Payment Systems, and the Emerging Economy pt. 1

Nov 07, 20206 min read

Payment Systems, and the Emerging Economy

Today, banking is possible anywhere you are. As long as you have a mobile phone with you, it’s all the bank you need. You can buy that item you want, pay your bills and transfer money to a friend. All while enjoying a coffee in your favourite cafe. Financial bodies continually simplify the way we make transactions.

But payments haven’t always been this easy: At the beginning of the 20th-century payments for rents, salary, and taxes became routine for many people, yet paying in cash became increasingly inconvenient. Manufacturing cash was expensive, carrying it unhandy.

In the pre-digital world, doing all your banking by mail or at post offices all over the country was as convenient as it could get. Then rapid growth forced even more innovation, as bankers considered going from manual to automated administration — it took quite some pioneering to get it to work.

Yet by the 1960s, state-of-the-art computers had successfully taken over the administration process. In this era, following the post-war reconstruction in the 50s, young people all over the world challenged societal conventions. The Swinging Sixties were filled with protests, revolution, music, love, and a desire to make things simpler, banking included.

Technical changes mirrored social changes. People no longer had to rely on bank cashiers to withdraw money. The first ATMs were installed in North London in the late 60s. Banks were also keen on innovating payments both in stores and other points of sale, as well as paying bills and wiring money. Electronic banking was introduced in simple balance checking via phone calls. Plastic money became both cutting edge and the norm as consumers could pay with their cards in more and more places.

The digital revolution continued with early mobile banking, followed by contactless payment cards in the UK making your money easier and more convenient to access. Right now our wallets are being digitized with payment information being carried on phones and devices instead. The speed and ease of managing money will continue to increase with banking becoming more accessible around the globe.

Payment Systems

A payment system is a set of processes and technologies that transfer monetary value from one entity or person to another. Payments are typically made in exchange for the provision of goods, services or to satisfy a legal obligation. They can be made in a variety of currencies using several methods such as cash, cheques, electronic payments and cards. The essence of a payment system is that it uses cash-substitutes, such as cheques or electronic messages, to create the debits and credits that transfer value.

The value that is being transferred is typically stored in depository accounts at banks or other types of financial institutions. The banks, in turn, are connected to a set of payment systems that they use to process payments on behalf of their customers or depositors.

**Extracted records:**
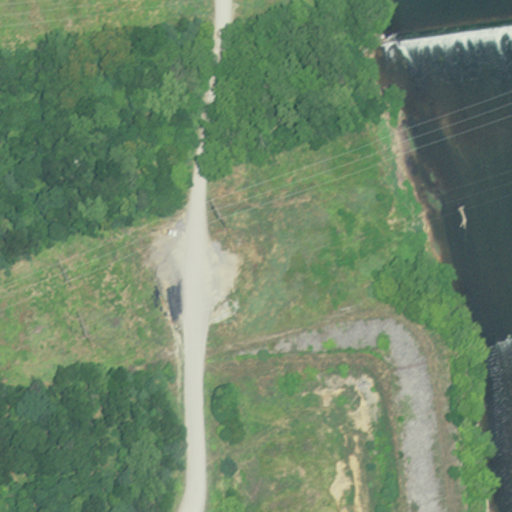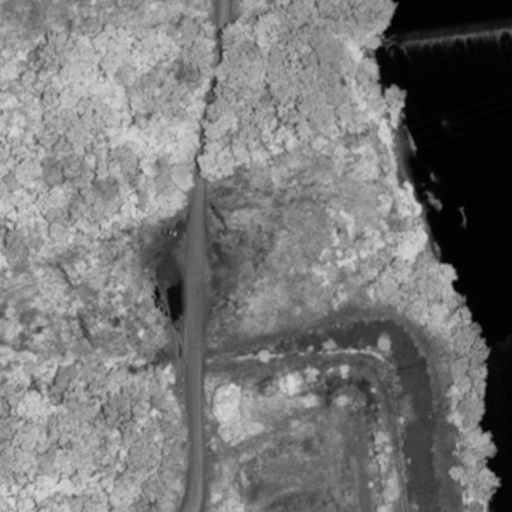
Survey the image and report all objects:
power tower: (226, 225)
road: (199, 255)
power tower: (70, 281)
power tower: (88, 334)
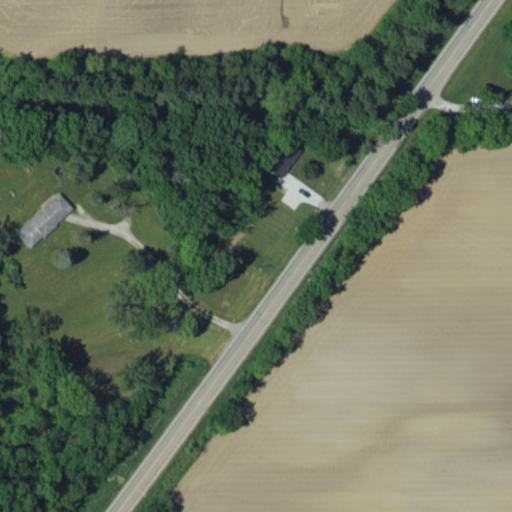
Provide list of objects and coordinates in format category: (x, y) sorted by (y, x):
road: (466, 105)
building: (278, 156)
building: (39, 218)
road: (303, 256)
road: (167, 275)
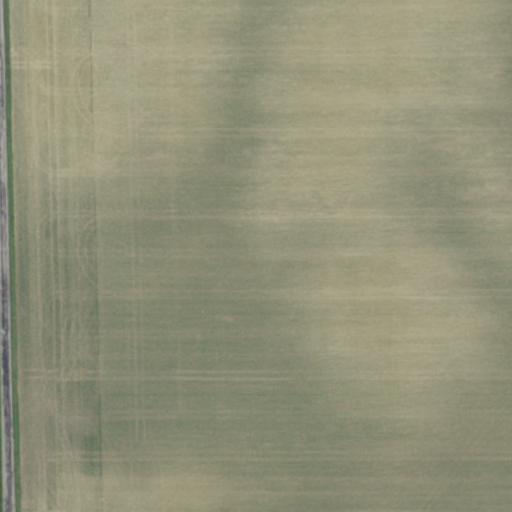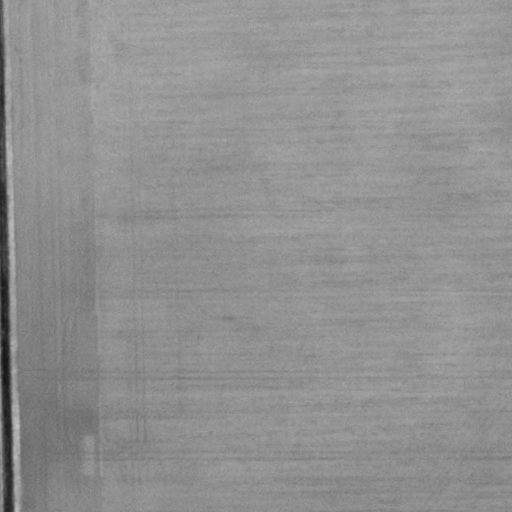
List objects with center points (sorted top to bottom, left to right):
road: (8, 256)
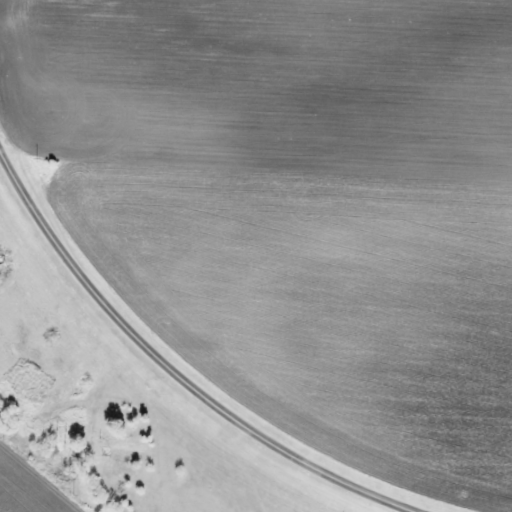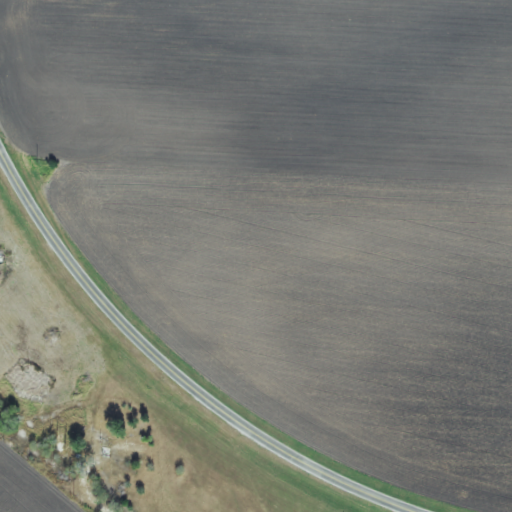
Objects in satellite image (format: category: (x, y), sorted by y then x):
road: (169, 372)
building: (120, 449)
road: (79, 486)
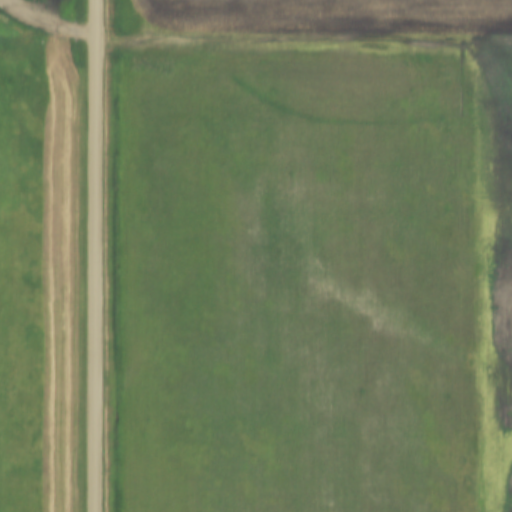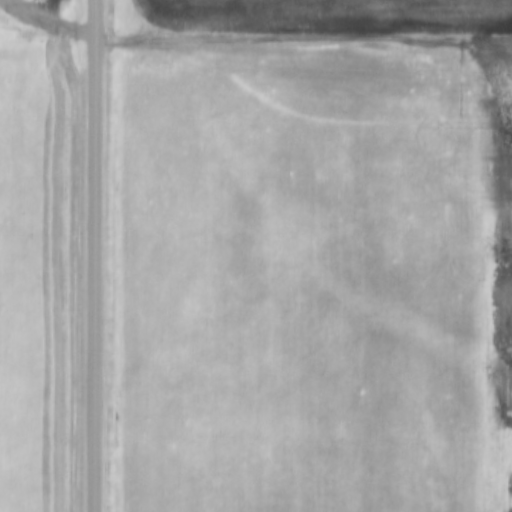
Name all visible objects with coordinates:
road: (100, 255)
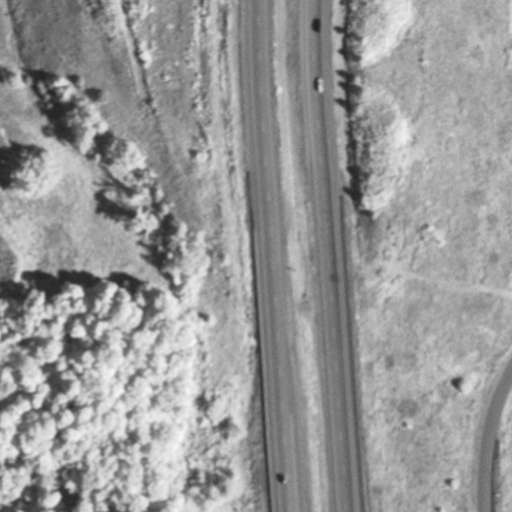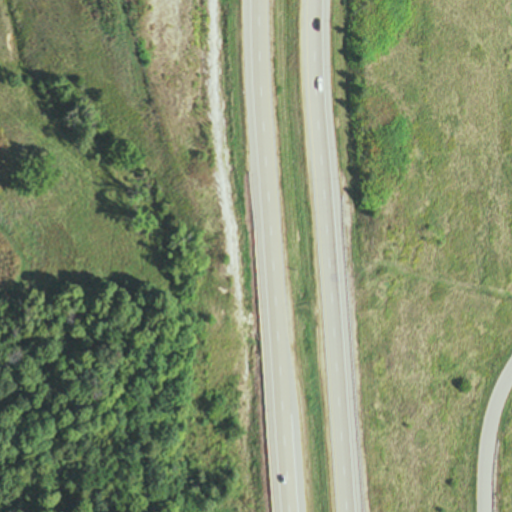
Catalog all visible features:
road: (268, 256)
road: (326, 256)
road: (486, 432)
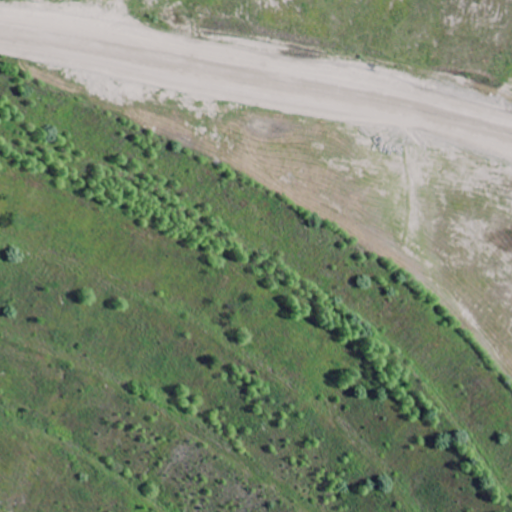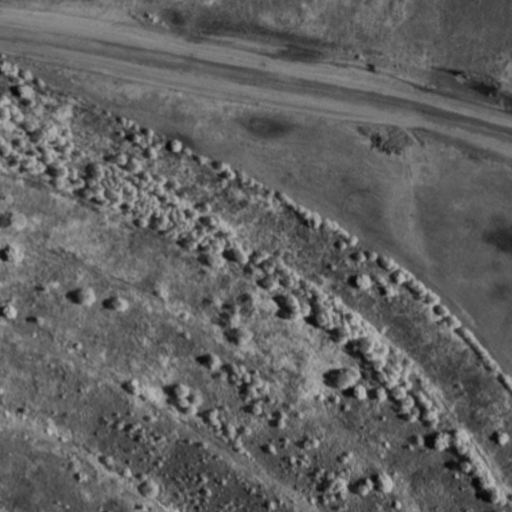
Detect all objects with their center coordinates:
quarry: (256, 256)
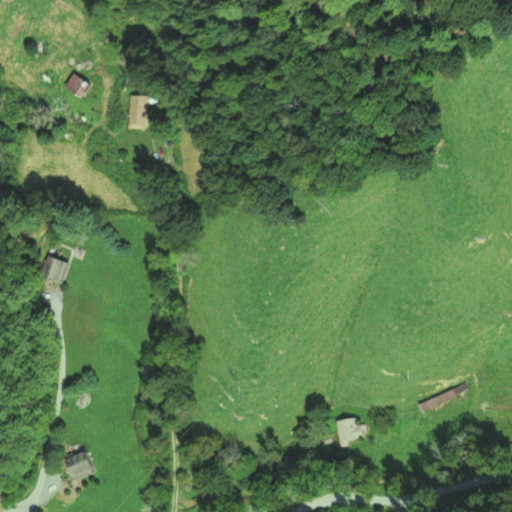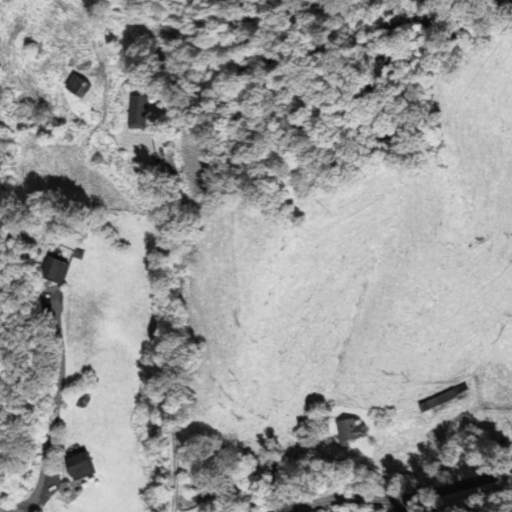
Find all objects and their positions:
building: (79, 84)
building: (134, 112)
road: (173, 331)
road: (53, 411)
building: (349, 430)
building: (85, 466)
road: (399, 498)
road: (14, 511)
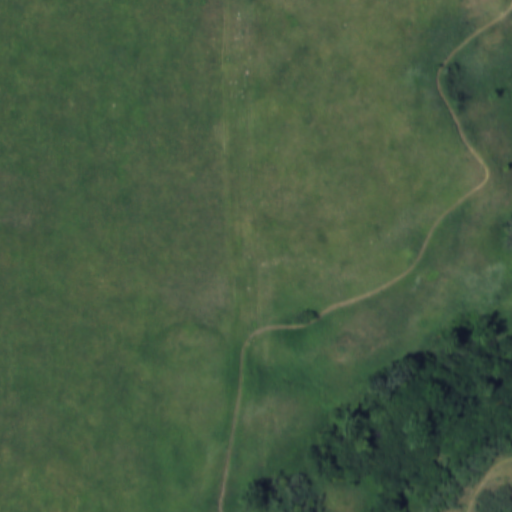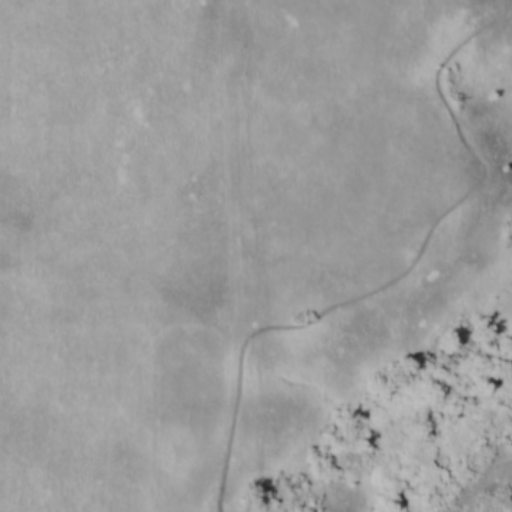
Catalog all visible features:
park: (256, 256)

**OBJECTIVE:**
Pick up the payment systems article after its final sentence and keep writing it. The listing is separate material that has no connection to the payment systems article.

**TASK RESULT:**
In the simplest case involving the traditional banking system, payments involve four participants:

  • The payer: Makes the payment and has its bank account debited for the value of the transaction.
  • The payer’s financial institution: Processes the transaction on the payer’s behalf.
  • The payee’s financial institution: Processes the transaction on behalf of the payee and generally holds the value in an account.
  • The payee: Receives value of the payment by credit to its account.

Bank to bank transfer payments

In the simple case illustrated in the above figure, the two banks may choose to transfer payment instructions and funds directly with each other. It is also possible for the banks to use various intermediaries to help facilitate the transaction. The diagram refers to these intermediaries as “network”—the central banks in most cases.

Non-traditional payment systems such as Bitcoin bypass the banking system almost entirely by fulfilling the roles of a financial institution, currency and network themselves.

The operation of the model is often referred to as the payment process and it involves four basic steps:

  • Payment instructions are the information contained in a wire transfer or cheque. These instructions are from the payer and tell the paying bank to transfer value to the beneficiary through the network and receiving bank.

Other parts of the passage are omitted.